# [PAGE TEXT]
----

For example, if the defrag estimates that it is twice as slow as it  
could be due to low free space, than it should proceed only if the  
user has supplied the option --lowFreeSpace. If the defrag estimates  
that it is six times as slow as it could be due to low free space,  
than it should proceed only if the user has supplied the option  
--veryLowFreeSpace.




^ permalink raw reply	[flat|nested] 111+ messages in thread

* Re: Feature requests: online backup - defrag - change RAID level
  2019-09-13  6:58                                         ` General Zed
@ 2019-09-13  9:25                                           ` General Zed
  2019-09-13 17:02                                             ` General Zed
  2019-09-14  0:59                                             ` Zygo Blaxell
  0 siblings, 2 replies; 111+ messages in thread
From: General Zed @ 2019-09-13  9:25 UTC (permalink / raw)
  To: Zygo Blaxell; +Cc: Chris Murphy, Austin S. Hemmelgarn, Btrfs BTRFS


Quoting General Zed <general-zed@zedlx.com>:

> Quoting Zygo Blaxell <ce3g8jdj@umail.furryterror.org>:
>
>> On Thu, Sep 12, 2019 at 08:26:04PM -0400, General Zed wrote:
>>>
>>> Quoting Zygo Blaxell <ce3g8jdj@umail.furryterror.org>:
>>>
>>>> On Thu, Sep 12, 2019 at 06:57:26PM -0400, General Zed wrote:
>>>> >
>>>> > At worst, it just has to completely write-out "all metadata",  
>>>> all the way up
>>>> > to the super. It needs to be done just once, because what's the point of
>>>> > writing it 10 times over? Then, the super is updated as the  
>>>> final commit.
>>>>
>>>> This is kind of a silly discussion.  The biggest extent possible on
>>>> btrfs is 128MB, and the incremental gains of forcing 128MB extents to
>>>> be consecutive are negligible.  If you're defragging a 10GB file, you're
>>>> just going to end up doing 80 separate defrag operations.
>>>
>>> Ok, then the max extent is 128 MB, that's fine. Someone here  
>>> previously said
>>> that it is 2 GB, so he has disinformed me (in order to further his false
>>> argument).
>>
>> If the 128MB limit is removed, you then hit the block group size limit,
>> which is some number of GB from 1 to 10 depending on number of disks
>> available and raid profile selection (the striping raid profiles cap
>> block group sizes at 10 disks, and single/raid1 profiles always use 1GB
>> block groups regardless of disk count).  So 2GB is _also_ a valid extent
>> size limit, just not the first limit that is relevant for defrag.

----

# [COLLECTED DATA]

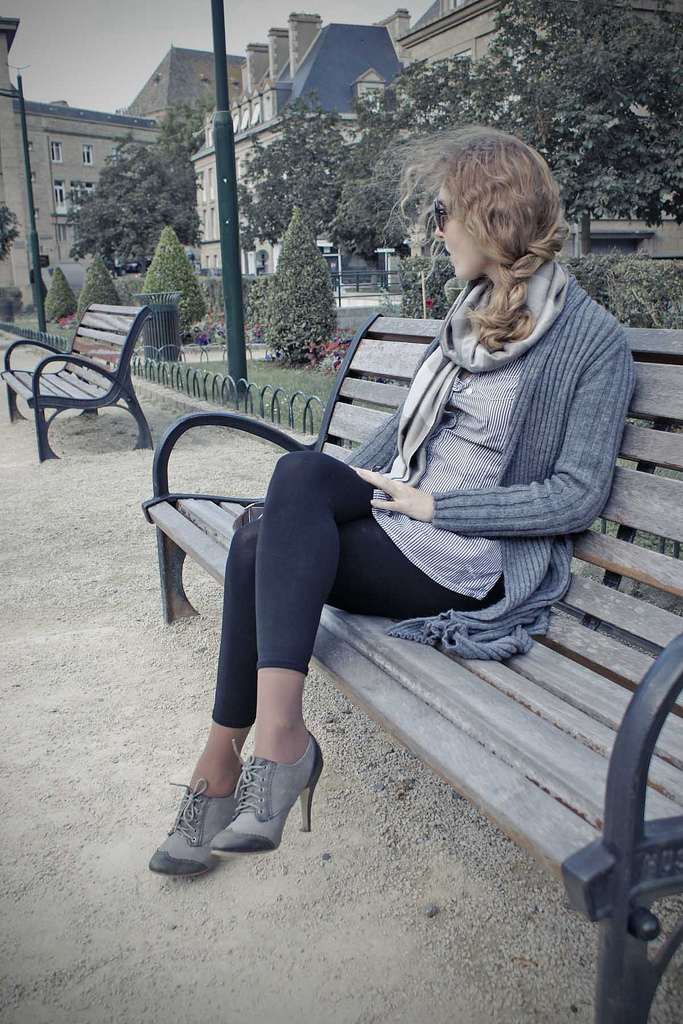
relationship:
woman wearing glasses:
[150, 125, 632, 876] [437, 198, 447, 227]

----

# [WORK REQUIRED]
Write what comes next in the btrfs defrag discussion, starting right after its last sentence.

# [YOUR RESPONSE]
>>
>> A lot of people get confused by 'filefrag -v' output, which coalesces
>> physically adjacent but distinct extents.  So if you use that tool,
>> it can _seem_ like there is a 2.5GB extent in a file, but it is really
>> 20 distinct 128MB extents that start and end at adjacent addresses.
>> You can see the true structure in 'btrfs ins dump-tree' output.
>>
>> That also brings up another reason why 10GB defrags are absurd on btrfs:
>> extent addresses are virtual.  There's no guarantee that a pair of extents
>> that meet at a block group boundary are physically adjacent, and after
>> operations like RAID array reorganization or free space defragmentation,
>> they are typically quite far apart physically.
>>
>>> I didn't ever said that I would force extents larger than 128 MB.
>>>
>>> If you are defragging a 10 GB file, you'll likely have to do it in  
>>> 10 steps,
>>> because the defrag is usually allowed to only use a limited amount of disk
>>> space while in operation. That has nothing to do with the extent size.
>>
>> Defrag is literally manipulating the extent size.  Fragments and extents
>> are the same thing in btrfs.
>>
>> Currently a 10GB defragment will work in 80 steps, but doesn't necessarily
>> commit metadata updates after each step, so more than 128MB of temporary
>> space may be used (especially if your disks are fast and empty,
>> and you start just after the end of the previous commit interval).
>> There are some opportunities to coalsce metadata updates, occupying up
>> to a (arbitrary) limit of 512MB of RAM (or when memory pressure forces
>> a flush, whichever comes first), but exploiting those opportunities
>> requires more space for uncommitted data.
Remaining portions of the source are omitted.